▶ Problem to solve:
Could you filter the records below down to the lines that include the word "property"?

▶ Task data:

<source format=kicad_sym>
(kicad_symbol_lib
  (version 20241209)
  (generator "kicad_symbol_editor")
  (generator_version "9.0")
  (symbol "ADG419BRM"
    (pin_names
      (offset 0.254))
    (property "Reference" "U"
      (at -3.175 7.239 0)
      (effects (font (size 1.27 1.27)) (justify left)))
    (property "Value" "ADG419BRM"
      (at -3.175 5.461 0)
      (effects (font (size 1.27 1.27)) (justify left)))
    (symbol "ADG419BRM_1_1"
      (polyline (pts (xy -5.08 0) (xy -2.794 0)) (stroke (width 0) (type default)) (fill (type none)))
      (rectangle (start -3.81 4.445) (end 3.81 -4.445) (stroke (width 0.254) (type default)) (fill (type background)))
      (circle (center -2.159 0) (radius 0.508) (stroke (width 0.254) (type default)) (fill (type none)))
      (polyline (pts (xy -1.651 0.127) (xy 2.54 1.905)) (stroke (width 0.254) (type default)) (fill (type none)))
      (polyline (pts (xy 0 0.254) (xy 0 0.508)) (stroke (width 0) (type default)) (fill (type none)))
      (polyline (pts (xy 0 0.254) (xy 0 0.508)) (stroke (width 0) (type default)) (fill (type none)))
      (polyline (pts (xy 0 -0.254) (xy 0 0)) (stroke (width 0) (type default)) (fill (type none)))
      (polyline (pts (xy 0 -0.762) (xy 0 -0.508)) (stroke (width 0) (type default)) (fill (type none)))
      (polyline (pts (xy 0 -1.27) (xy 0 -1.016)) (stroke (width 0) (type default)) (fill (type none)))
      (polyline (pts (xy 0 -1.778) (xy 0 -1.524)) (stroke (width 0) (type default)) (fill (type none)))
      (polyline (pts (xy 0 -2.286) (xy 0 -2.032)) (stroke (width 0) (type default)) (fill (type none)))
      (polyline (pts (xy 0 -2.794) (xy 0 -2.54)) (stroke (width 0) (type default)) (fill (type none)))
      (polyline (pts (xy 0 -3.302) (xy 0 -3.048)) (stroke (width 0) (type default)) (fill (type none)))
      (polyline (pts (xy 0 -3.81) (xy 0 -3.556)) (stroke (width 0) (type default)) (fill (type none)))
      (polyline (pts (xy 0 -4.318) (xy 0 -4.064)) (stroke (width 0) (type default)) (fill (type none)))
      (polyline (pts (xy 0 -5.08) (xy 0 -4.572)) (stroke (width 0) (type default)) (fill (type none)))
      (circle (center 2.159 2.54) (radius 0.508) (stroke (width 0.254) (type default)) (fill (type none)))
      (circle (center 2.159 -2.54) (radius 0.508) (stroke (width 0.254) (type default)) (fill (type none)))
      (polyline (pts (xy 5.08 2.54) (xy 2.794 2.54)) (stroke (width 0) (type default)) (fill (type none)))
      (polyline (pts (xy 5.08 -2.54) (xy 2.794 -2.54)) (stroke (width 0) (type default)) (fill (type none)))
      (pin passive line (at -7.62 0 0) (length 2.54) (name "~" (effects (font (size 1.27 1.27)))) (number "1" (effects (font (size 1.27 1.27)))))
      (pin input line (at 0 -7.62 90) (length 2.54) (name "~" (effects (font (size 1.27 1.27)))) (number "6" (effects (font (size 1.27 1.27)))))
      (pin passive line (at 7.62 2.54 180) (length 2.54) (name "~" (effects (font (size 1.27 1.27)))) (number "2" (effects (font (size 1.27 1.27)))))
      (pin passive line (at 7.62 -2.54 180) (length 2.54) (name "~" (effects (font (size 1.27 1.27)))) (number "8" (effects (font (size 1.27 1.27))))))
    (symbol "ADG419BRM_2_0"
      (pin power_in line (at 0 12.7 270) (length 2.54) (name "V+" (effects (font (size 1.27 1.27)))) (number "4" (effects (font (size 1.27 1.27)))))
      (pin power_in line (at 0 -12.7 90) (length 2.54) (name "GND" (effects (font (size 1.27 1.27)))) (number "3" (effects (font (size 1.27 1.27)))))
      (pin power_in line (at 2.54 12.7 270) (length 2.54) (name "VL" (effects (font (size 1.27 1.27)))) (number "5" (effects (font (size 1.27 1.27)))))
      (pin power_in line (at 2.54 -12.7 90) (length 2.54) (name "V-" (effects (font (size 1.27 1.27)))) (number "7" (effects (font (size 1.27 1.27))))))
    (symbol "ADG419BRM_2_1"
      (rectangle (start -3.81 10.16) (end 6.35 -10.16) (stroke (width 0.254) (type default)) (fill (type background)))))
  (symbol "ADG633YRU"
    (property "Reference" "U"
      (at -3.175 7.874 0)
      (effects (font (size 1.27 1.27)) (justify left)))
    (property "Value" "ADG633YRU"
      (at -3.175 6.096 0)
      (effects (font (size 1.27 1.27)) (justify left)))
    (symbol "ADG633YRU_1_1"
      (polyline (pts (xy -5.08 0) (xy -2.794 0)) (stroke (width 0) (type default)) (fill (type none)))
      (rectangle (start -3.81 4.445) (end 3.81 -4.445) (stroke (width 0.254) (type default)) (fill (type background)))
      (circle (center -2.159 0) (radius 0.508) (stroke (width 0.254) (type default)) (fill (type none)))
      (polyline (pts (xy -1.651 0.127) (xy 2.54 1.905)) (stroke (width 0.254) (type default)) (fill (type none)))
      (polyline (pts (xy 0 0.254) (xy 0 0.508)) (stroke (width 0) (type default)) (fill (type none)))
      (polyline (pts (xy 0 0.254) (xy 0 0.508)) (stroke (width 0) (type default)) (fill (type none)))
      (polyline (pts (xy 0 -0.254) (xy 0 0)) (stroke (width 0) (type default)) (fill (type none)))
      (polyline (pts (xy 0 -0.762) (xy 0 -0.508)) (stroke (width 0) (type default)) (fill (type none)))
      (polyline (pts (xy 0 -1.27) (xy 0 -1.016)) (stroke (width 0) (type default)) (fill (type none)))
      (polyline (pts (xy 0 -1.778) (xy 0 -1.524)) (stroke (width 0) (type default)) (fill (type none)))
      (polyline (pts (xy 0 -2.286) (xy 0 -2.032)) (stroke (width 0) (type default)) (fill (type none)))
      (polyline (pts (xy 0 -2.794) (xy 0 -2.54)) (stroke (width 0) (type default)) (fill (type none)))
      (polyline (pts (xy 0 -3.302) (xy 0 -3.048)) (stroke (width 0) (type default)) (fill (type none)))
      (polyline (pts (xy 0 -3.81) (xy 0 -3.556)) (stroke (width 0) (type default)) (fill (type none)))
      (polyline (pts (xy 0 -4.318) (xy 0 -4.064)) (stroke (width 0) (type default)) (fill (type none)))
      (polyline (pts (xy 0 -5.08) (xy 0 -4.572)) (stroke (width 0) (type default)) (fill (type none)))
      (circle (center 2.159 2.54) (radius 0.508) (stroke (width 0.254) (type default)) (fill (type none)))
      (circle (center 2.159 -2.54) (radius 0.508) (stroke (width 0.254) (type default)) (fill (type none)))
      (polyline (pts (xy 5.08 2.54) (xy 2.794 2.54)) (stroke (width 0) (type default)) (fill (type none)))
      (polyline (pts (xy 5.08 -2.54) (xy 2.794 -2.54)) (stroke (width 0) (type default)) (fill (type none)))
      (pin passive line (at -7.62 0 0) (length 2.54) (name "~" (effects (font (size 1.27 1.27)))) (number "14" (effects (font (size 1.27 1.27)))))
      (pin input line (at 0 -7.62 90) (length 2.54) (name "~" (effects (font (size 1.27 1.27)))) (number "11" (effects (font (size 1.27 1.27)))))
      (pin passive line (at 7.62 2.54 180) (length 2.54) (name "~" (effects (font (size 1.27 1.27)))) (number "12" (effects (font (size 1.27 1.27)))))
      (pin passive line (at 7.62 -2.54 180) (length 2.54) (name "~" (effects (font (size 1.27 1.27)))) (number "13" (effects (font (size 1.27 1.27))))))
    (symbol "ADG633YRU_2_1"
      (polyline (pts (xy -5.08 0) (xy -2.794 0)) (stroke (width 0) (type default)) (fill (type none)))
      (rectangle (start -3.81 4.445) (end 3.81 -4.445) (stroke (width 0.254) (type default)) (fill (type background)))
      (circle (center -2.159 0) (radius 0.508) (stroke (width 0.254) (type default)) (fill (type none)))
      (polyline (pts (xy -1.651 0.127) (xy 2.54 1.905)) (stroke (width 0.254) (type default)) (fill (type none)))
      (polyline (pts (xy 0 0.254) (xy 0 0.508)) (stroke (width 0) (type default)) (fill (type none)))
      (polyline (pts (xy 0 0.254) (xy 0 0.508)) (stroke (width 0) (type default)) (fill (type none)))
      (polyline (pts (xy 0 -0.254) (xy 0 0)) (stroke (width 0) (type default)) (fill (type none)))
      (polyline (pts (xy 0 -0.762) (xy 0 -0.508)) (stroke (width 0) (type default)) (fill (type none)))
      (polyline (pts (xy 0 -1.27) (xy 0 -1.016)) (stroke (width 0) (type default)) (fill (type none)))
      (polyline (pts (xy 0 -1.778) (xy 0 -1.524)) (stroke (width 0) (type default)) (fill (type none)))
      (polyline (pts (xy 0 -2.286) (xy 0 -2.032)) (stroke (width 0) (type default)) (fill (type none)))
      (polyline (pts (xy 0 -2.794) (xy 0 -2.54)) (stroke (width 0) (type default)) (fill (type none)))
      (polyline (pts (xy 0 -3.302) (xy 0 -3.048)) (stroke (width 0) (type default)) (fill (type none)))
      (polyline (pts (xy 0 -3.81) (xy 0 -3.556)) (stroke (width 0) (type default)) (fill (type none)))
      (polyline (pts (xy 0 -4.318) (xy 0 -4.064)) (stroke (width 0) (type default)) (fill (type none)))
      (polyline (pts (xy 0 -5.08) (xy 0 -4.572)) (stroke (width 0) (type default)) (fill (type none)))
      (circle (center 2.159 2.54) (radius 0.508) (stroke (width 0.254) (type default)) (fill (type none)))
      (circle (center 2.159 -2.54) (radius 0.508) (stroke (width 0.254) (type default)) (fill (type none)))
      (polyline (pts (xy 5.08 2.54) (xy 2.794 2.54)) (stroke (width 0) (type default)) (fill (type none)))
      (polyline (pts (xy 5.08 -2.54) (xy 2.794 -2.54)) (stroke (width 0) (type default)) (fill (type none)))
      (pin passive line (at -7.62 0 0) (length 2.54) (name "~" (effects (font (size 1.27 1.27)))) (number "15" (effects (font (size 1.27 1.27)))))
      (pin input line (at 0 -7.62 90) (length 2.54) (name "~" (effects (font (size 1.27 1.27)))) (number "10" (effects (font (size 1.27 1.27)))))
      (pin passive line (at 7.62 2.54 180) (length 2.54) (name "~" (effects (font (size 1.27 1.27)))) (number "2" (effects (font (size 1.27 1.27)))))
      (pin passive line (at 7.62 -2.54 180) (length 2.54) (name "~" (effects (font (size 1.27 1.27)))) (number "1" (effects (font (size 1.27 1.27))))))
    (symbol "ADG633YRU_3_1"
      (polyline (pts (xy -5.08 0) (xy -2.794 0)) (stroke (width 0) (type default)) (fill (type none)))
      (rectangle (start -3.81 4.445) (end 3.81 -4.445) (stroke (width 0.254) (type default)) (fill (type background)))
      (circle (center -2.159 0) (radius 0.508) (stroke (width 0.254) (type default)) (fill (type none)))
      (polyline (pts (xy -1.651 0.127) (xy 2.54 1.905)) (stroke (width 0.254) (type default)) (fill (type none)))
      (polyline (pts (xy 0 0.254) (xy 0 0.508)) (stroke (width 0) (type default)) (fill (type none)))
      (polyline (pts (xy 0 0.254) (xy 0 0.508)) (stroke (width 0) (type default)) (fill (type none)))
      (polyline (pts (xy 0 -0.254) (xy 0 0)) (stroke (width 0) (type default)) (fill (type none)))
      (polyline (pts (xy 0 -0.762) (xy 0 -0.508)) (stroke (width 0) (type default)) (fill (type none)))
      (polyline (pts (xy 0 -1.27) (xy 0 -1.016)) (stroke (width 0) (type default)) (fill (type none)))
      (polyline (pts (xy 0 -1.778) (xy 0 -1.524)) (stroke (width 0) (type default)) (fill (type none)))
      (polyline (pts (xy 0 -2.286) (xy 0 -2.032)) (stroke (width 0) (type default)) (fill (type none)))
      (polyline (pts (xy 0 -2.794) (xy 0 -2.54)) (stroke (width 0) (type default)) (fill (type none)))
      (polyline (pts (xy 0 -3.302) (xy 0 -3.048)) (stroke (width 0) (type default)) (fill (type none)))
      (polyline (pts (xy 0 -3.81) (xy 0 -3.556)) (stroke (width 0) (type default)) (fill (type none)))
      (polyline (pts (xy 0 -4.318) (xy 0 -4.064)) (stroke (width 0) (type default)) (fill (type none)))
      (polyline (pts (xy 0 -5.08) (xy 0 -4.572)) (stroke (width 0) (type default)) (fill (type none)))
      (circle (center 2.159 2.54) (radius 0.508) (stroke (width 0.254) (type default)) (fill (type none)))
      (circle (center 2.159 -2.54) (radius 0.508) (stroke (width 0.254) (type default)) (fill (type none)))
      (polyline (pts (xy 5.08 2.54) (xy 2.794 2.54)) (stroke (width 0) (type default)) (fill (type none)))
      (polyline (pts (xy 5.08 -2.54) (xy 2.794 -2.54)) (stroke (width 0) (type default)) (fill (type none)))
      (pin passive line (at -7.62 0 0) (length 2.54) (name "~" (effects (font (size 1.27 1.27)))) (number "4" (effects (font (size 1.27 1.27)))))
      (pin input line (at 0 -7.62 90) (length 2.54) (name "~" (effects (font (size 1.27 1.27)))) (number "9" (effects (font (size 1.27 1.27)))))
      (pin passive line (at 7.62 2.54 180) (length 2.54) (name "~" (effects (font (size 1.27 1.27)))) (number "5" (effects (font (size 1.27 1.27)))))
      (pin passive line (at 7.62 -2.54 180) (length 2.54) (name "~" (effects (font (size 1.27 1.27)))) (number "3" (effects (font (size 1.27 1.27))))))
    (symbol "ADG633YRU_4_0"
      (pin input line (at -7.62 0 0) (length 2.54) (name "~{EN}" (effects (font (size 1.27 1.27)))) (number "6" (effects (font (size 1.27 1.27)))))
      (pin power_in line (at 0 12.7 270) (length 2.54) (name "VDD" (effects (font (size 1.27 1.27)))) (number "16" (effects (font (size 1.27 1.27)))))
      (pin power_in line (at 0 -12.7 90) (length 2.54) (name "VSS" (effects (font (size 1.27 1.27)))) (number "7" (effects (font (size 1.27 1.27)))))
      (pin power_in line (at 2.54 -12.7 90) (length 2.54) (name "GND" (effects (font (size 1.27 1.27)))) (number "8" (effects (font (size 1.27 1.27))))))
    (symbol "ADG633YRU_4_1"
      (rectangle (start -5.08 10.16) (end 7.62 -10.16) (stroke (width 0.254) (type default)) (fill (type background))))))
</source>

▶ Solution for this problem:
    (property "Reference" "U"
    (property "Value" "ADG419BRM"
    (property "Reference" "U"
    (property "Value" "ADG633YRU"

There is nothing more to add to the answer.